## [Assigned task]
Among the entries below, one stretch runs from the line that contains "không có phiếu công bố sản" through the line that contains "1 ngày trước". Repeat that stretch exactly, ends included, and only that.

(Dataset entries)
--- --- ---

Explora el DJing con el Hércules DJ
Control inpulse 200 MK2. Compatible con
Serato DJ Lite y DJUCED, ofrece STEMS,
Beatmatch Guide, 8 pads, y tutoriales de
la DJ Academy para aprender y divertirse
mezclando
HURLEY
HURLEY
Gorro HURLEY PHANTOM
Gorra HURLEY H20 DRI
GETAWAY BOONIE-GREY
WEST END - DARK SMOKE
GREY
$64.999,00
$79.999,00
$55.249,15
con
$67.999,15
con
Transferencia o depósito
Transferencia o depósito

--- --- ---

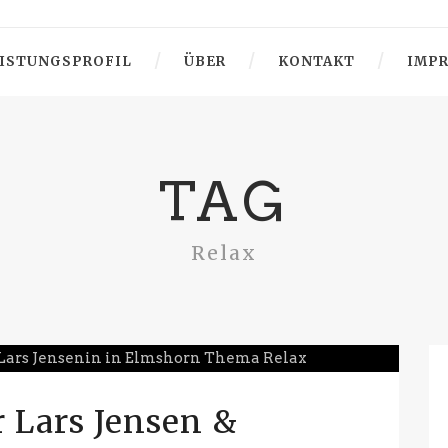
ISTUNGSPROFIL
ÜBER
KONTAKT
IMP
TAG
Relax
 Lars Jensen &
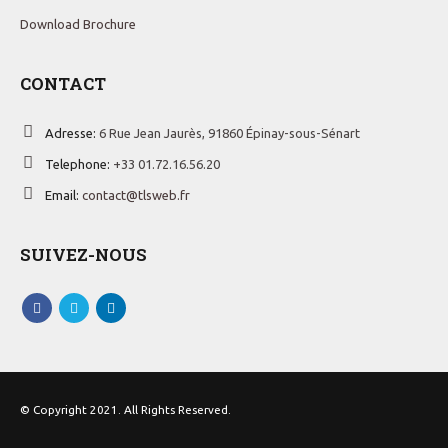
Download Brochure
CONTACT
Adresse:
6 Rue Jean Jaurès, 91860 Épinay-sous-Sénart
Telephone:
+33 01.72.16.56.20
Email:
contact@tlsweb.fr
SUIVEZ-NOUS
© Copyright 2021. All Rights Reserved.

--- --- ---

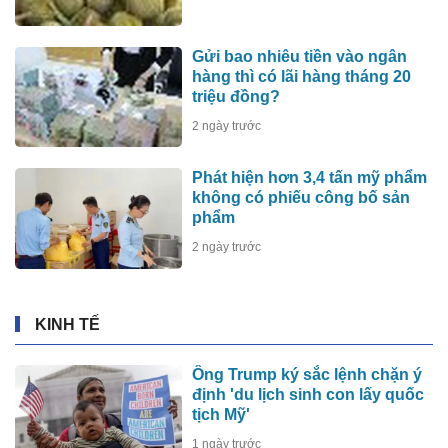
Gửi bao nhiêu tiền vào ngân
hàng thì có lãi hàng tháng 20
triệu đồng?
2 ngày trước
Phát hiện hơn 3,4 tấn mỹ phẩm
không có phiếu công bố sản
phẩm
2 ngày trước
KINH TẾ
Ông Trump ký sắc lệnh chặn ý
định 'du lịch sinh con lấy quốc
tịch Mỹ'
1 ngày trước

--- --- ---

## [Solution for this problem]
không có phiếu công bố sản
phẩm
2 ngày trước
KINH TẾ
Ông Trump ký sắc lệnh chặn ý
định 'du lịch sinh con lấy quốc
tịch Mỹ'
1 ngày trước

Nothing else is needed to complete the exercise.